Thursday, February 04, 2010

A Shorter Empire

Just a quick update on my post regarding Rise of Empires. Chris, Mike, and myself got in a three player game on Tuesday, so I have a better sense of how long the game takes with three. The answer: about two and a half hours with one player new to the game (although Chris does extremely well in absorbing rules for games, especially Wallace titles). I would venture so far to say that you could play in two hours with three players if you were motivated and experienced (in this case, knowing what the progression tiles do and the city schedule).

Play definitely felt like you had more control, although I found myself having to take "useless" actions in the third era because there were no territory tiles remaining (you ditch any leftover tiles at the end of each turn, unlike the 4-5 player version), in one case having three (!) Trade actions of which I was able to use exactly one to my benefit.

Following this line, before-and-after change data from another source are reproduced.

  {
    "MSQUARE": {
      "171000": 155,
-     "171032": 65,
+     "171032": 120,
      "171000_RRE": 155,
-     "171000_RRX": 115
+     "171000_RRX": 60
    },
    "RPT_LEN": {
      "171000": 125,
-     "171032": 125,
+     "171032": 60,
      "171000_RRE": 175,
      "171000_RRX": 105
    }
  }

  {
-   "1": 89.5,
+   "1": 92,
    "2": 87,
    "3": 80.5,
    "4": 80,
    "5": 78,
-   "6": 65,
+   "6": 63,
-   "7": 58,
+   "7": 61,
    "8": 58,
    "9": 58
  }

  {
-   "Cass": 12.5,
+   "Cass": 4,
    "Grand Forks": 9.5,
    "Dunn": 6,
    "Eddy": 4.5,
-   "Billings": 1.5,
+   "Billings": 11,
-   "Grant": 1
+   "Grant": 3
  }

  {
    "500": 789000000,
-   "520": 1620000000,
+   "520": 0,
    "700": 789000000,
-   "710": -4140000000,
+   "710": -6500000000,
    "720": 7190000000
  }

I found that I was able to change strategies to a certain extent in mid-game, which was reassuring. At the start of the second era, I decided that there was too much competition for the Empire tiles and map placement, and made a conscious decision to limit my involvement on the map to one late-turn placement (something that would have been a lot harder with four or five, as we never ran out of Empire tiles, just global actions, six per turn with three players). Instead, I took steam pumps, went heavy on prairie territories, and also bought as many cities as I could. This strategy paid off, as I was scoring in the mid-30's in Era 3, 20 of it with cities (and TV) alone. By focusing on specific spaces on the board, I was able to generate another 15 or so VP per turn. In the end, I managed to keep ahead of Chris those last two turns while Mike stalled out after not keeping his cities around.

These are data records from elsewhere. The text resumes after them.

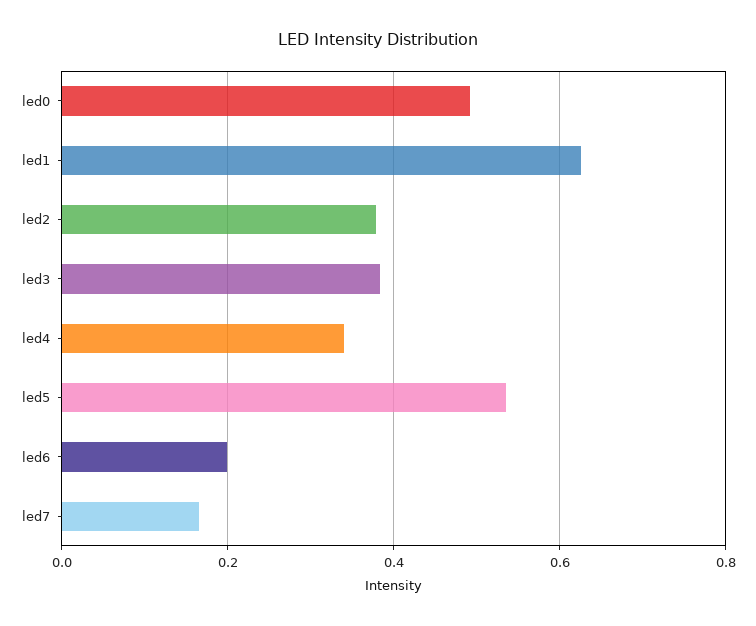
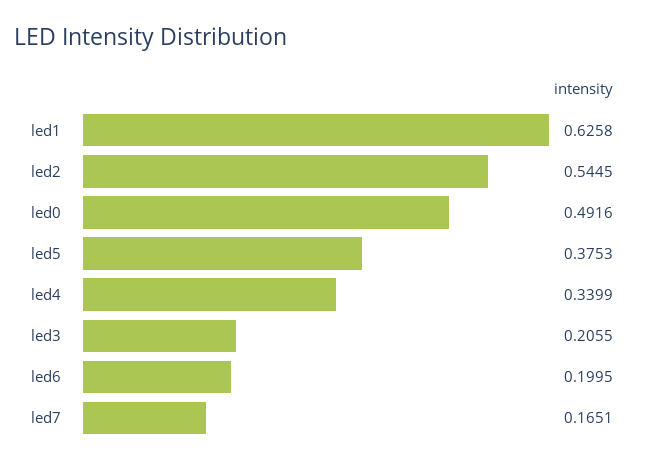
  {
    "led0": 0.4916,
    "led1": 0.6258,
-   "led2": 0.38,
+   "led2": 0.5445,
-   "led3": 0.38,
+   "led3": 0.2055,
    "led4": 0.3399,
-   "led5": 0.54,
+   "led5": 0.3753,
    "led6": 0.1995,
    "led7": 0.1651
  }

I don't know that this strategy would work as well in a game with more players, especially grabbing those last second board areas. Competition for cities would be more difficult as well - I got the sense that people weren't thinking in terms of cities, although that will change. Cities may cost you more in food or resources (and cubes at the end of eras), but no one can steal them from you and you can mitigate the food problem through Prairies. It was a good strategy, and generates resources (if you have steam pumps) that you can use to get gold or more VP. I'm looking forward to trying more strategies out.

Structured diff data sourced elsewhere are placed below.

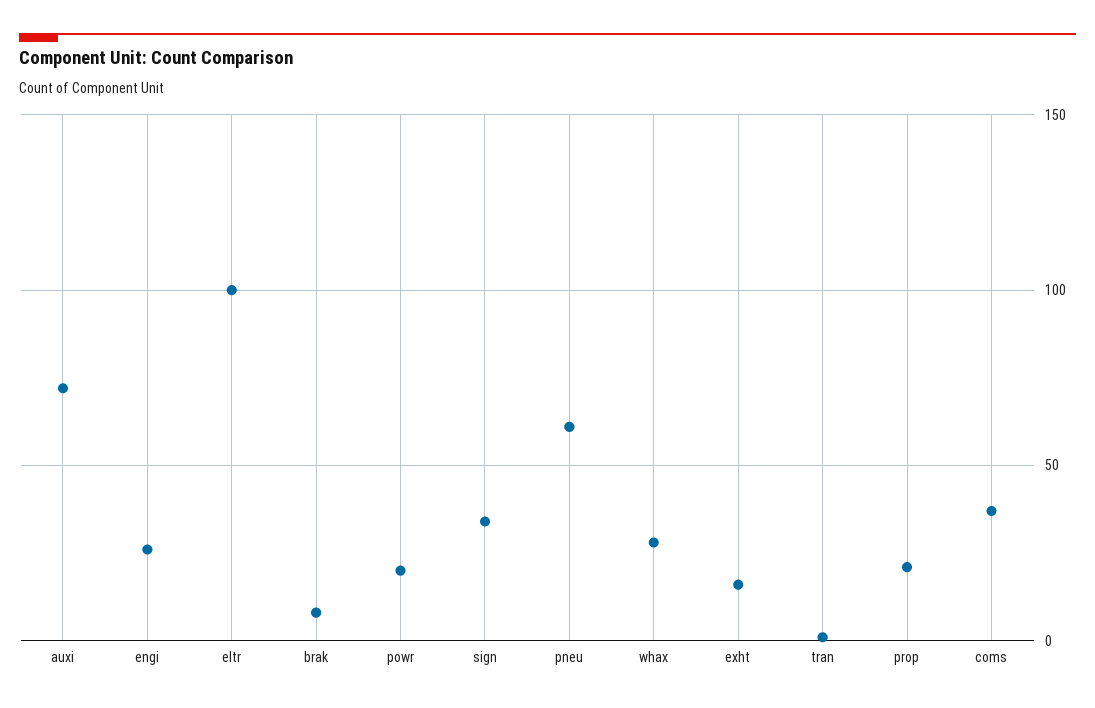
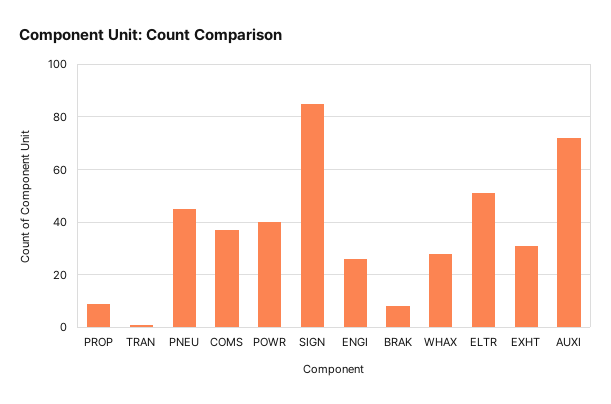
  {
    "auxi": 70,
    "engi": 25,
-   "eltr": 100,
+   "eltr": 50,
    "brak": 10,
-   "powr": 20,
+   "powr": 40,
-   "sign": 35,
+   "sign": 85,
-   "pneu": 60,
+   "pneu": 45,
    "whax": 30,
-   "exht": 15,
+   "exht": 30,
    "tran": 0,
-   "prop": 20,
+   "prop": 10,
    "coms": 35
  }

BTW, I bought the game, ending my long boycott of Phalanx. That said, I will still avoid their games as impulse buys, and definitely won't purchase one unless I've gotten a chance to play the game and look through the rules as I play. However, this game is a definite step up for them in terms of rules clarity, and I hope that this was a conscious decision on their part.

I expect that I'll get in a four player game over the long weekend in Eugene at EGG. I'll keep notes on the weekend and will blog on Sunday or Monday. Wish me luck!